Michaela made a piece of art the other day…
We have been thinking about the shocking ‘othering’ that has typified our nation’s response to the world wide refugee crisis. There are of course many beautiful exceptions, but by and large here in the UK, we do not make the outsiders welcome. Rather we fear them, label them and export them even if they manage to climb over our high walls. How can we, insignificant and insulated as we are, respond? How can we express our outrage in a way that is meaningful? How can we look deeper? How can we invest in the hope of change and the progression towards something better?
There are lots of active ways of course- getting involved in protest or seeking to offer some kind of direct support to those in need, be it financial or physical. These things are a vital part of any change process.
But there is another component. How do you shift the zeitgeist? How do you start to change wider opinions? For this, we need to engage in the ‘theatre of the spirit’. Here we need our artists. We need our theopoets.
Michaela is one of these, but she would look at me very impatiently if I suggested it to her. She does not waste time on theological ponderings, being too busy with other things.
She took a poem I wrote, extracted her own truth from it, and made this;

It features a woman wearing a head scarf with one foot in Syria, planting a young shoot in the UK.
She is mounted on a plinth with a large map.
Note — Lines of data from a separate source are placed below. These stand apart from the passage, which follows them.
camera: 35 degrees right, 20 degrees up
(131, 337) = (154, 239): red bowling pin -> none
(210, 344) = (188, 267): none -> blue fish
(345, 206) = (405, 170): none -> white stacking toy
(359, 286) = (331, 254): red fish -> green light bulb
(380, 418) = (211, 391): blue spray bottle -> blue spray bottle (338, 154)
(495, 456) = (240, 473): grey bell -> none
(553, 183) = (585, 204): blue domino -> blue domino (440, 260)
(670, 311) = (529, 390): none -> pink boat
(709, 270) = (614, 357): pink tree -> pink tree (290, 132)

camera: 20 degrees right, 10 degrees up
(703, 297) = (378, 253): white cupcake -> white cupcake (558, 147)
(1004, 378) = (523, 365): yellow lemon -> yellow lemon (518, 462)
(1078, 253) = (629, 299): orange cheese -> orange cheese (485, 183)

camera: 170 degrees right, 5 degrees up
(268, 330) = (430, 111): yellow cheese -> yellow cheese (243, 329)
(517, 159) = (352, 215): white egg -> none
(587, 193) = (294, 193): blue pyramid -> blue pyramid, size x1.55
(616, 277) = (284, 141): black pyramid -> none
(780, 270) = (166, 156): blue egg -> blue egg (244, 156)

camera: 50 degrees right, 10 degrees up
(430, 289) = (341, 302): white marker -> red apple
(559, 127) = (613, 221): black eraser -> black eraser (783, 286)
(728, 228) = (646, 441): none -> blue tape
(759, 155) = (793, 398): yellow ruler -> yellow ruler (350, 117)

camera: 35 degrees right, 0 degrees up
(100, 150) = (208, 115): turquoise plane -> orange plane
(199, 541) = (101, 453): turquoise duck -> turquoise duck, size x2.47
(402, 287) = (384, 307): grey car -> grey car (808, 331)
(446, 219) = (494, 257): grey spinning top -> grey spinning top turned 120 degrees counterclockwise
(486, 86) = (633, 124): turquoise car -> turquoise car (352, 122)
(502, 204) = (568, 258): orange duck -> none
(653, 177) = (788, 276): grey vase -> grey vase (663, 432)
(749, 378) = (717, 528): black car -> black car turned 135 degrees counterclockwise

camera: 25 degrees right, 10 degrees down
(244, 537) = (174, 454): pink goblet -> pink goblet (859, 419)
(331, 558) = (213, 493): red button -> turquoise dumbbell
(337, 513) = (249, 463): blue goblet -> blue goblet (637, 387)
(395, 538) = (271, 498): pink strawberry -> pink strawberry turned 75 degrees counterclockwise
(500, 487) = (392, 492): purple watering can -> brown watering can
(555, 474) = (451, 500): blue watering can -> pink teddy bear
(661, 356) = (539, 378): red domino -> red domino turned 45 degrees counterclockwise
The poem I mentioned is this one;
Gods
Sometimes I fear that we were given only empty promises
by a far-away-god who casts knowing glances while
We wind towards inevitable destruction like unregulated clocks.
The god of love, who will watch most of us burn.
The god of grace whose good folk gorge whilst others starve.
The god whose justice is skewed and whose faithfulness is unreliable
The god made entirely in my own image, and
Both of us are broken.
.
But sometimes, just beyond the spectrum of visible light
I glimpse the afterglow of a different god
Who is in all things, but is not enclosed
Who is in everything, but in not exclusive
Who is above all things, but never aloof.
Who is below all things, but never debased
Who centres himself everywhere
but lacks circumference.
Who confounds all those who seek to constrain
Where she might be recognised.
.
(In the whorl of every new born finger and
every uncurling leaf.
Deep in each fossil hiding in the old stones
Used to build mosques or cathedrals
The god who waits in Aleppo dust like ancient seed
The god knows the weight of the ocean
But measures it in love.

On being confronted by this piece, our reaction is not intellectual alone, it is also physical and spiritual. This is the nature of art. This is the nature of theopoesis.